▸ Activity 1:
Translate this sentence from the text on missing GPU profiles into Spanish: "So we checked in the console if that was the case."

▸ Selected passage:
"""

So what we noticed is that the GPU Profile list didn’t populate, no profiles were available for selection. So first we dived in and did some troubleshooting, checking if the driver was installed and making sure ESXi understood it was a GPU it had running. NVIDIA-SMI gives good details about that. We couldn’t see anything out of the order there (it was there but we missed it).
So we looked at the host, we connected to the host through a browser and checked the Graphics, nothing out of the order there it seems. The host was seeing a NVIDIA K2 card and they are shared. That was my first thought perhaps they are on passthrough and not shared but that idea was left alone soon enough.
So we move on, we checked the security profile to see if the X.org service was running. It was not running but even starting it didn’t help us. No population of the GPU profiles yet. Let’s move on.
As I mentioned before if you set the NVIDIA K2 in a different mode they are available but only for one virtual machine of a couple of virtual machine. So we checked in the console if that was the case. There was no listing of this at all so we had to look further.

"""

▸ Activity 2:
Rewrite the listing below as a numbered list, starting with its first line and going on through the line that contains "Which series changed the most between 2014". Leave out blank lines.

▸ Data records:
"""

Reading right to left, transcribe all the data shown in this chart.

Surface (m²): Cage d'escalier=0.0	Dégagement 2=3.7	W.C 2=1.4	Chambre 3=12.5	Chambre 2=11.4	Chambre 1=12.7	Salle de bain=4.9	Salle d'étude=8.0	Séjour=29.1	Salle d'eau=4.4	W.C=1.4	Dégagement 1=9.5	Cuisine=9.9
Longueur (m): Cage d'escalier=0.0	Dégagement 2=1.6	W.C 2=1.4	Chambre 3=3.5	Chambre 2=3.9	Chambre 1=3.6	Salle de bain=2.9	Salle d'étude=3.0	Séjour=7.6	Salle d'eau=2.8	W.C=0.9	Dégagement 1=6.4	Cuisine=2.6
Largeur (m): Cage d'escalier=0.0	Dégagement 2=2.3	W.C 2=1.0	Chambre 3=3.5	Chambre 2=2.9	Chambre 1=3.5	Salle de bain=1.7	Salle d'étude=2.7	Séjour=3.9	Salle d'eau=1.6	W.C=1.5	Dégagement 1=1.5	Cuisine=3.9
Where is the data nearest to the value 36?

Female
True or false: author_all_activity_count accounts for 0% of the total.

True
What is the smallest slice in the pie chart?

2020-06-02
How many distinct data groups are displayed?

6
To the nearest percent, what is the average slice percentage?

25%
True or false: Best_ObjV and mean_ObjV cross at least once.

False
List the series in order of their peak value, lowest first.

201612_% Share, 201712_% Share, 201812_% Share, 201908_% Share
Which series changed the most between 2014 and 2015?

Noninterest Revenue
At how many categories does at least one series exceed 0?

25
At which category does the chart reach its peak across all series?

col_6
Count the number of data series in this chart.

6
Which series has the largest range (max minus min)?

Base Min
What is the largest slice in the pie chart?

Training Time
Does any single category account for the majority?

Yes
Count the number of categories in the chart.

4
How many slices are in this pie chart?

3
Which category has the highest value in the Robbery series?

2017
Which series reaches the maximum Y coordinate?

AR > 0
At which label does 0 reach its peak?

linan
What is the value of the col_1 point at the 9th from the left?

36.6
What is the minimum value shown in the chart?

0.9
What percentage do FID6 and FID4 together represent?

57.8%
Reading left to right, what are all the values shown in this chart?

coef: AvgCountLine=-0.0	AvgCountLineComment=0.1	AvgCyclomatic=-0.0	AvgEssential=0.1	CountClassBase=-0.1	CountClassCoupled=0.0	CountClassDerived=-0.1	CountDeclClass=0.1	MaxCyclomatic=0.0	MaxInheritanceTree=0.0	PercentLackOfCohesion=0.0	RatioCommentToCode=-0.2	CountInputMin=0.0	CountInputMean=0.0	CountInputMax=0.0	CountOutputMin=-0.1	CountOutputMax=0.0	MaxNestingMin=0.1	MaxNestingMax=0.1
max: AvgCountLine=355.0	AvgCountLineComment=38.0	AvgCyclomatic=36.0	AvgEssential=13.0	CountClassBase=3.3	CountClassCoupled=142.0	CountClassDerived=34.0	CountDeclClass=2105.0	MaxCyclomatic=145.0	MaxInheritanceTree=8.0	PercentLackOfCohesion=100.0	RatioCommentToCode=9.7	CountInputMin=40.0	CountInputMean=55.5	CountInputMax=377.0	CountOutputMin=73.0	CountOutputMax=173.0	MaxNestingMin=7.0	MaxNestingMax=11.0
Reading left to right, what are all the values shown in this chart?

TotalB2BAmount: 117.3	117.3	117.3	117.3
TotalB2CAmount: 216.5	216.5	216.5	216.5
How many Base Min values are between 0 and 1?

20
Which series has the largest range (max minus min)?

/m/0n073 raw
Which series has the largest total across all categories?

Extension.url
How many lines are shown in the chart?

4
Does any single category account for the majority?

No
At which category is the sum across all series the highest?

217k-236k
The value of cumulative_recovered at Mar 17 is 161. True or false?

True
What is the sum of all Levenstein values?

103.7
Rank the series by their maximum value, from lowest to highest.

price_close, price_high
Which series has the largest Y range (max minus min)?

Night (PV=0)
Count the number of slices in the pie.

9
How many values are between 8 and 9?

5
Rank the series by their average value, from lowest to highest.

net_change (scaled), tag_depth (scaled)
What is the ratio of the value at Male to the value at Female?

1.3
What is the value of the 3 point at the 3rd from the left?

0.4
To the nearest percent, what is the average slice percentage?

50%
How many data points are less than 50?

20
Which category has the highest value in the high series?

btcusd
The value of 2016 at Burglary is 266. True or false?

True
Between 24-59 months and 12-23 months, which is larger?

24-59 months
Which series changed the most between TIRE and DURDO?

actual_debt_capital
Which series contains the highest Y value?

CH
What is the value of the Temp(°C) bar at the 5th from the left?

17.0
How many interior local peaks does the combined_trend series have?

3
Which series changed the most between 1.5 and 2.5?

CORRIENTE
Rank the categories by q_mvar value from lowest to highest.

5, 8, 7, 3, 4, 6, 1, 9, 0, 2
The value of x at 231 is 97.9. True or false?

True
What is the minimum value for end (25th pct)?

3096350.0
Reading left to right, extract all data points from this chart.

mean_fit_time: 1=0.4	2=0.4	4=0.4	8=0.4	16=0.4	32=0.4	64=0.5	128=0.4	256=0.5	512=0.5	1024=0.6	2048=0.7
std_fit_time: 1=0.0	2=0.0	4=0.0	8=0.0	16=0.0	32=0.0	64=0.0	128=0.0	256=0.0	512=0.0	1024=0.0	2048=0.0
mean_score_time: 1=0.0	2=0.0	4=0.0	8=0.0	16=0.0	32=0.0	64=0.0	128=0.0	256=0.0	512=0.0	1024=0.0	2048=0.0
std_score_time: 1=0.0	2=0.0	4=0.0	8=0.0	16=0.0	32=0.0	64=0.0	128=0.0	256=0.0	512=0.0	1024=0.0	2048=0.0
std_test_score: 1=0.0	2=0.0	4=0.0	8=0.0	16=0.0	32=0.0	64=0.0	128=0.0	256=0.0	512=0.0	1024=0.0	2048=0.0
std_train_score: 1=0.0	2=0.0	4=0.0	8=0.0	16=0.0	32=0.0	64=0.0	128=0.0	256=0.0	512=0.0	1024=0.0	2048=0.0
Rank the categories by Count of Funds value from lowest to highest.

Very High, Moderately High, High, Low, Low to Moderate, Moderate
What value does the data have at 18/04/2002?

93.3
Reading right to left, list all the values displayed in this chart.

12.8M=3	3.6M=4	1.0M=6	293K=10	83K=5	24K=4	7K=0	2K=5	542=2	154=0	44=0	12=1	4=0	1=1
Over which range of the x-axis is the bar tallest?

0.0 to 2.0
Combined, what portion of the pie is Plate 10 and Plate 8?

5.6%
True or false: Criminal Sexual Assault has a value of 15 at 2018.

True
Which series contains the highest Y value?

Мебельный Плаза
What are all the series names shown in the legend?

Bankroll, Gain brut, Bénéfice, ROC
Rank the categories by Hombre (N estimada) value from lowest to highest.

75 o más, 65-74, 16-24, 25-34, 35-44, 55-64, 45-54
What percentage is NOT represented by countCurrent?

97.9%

"""

▸ Task solution 1:
Así que comprobamos en la consola si ese era el caso.

▸ Task solution 2:
1. Reading right to left, transcribe all the data shown in this chart.
2. Surface (m²): Cage d'escalier=0.0	Dégagement 2=3.7	W.C 2=1.4	Chambre 3=12.5	Chambre 2=11.4	Chambre 1=12.7	Salle de bain=4.9	Salle d'étude=8.0	Séjour=29.1	Salle d'eau=4.4	W.C=1.4	Dégagement 1=9.5	Cuisine=9.9
3. Longueur (m): Cage d'escalier=0.0	Dégagement 2=1.6	W.C 2=1.4	Chambre 3=3.5	Chambre 2=3.9	Chambre 1=3.6	Salle de bain=2.9	Salle d'étude=3.0	Séjour=7.6	Salle d'eau=2.8	W.C=0.9	Dégagement 1=6.4	Cuisine=2.6
4. Largeur (m): Cage d'escalier=0.0	Dégagement 2=2.3	W.C 2=1.0	Chambre 3=3.5	Chambre 2=2.9	Chambre 1=3.5	Salle de bain=1.7	Salle d'étude=2.7	Séjour=3.9	Salle d'eau=1.6	W.C=1.5	Dégagement 1=1.5	Cuisine=3.9
5. Where is the data nearest to the value 36?
6. Female
7. True or false: author_all_activity_count accounts for 0% of the total.
8. True
9. What is the smallest slice in the pie chart?
10. 2020-06-02
11. How many distinct data groups are displayed?
12. 6
13. To the nearest percent, what is the average slice percentage?
14. 25%
15. True or false: Best_ObjV and mean_ObjV cross at least once.
16. False
17. List the series in order of their peak value, lowest first.
18. 201612_% Share, 201712_% Share, 201812_% Share, 201908_% Share
19. Which series changed the most between 2014 and 2015?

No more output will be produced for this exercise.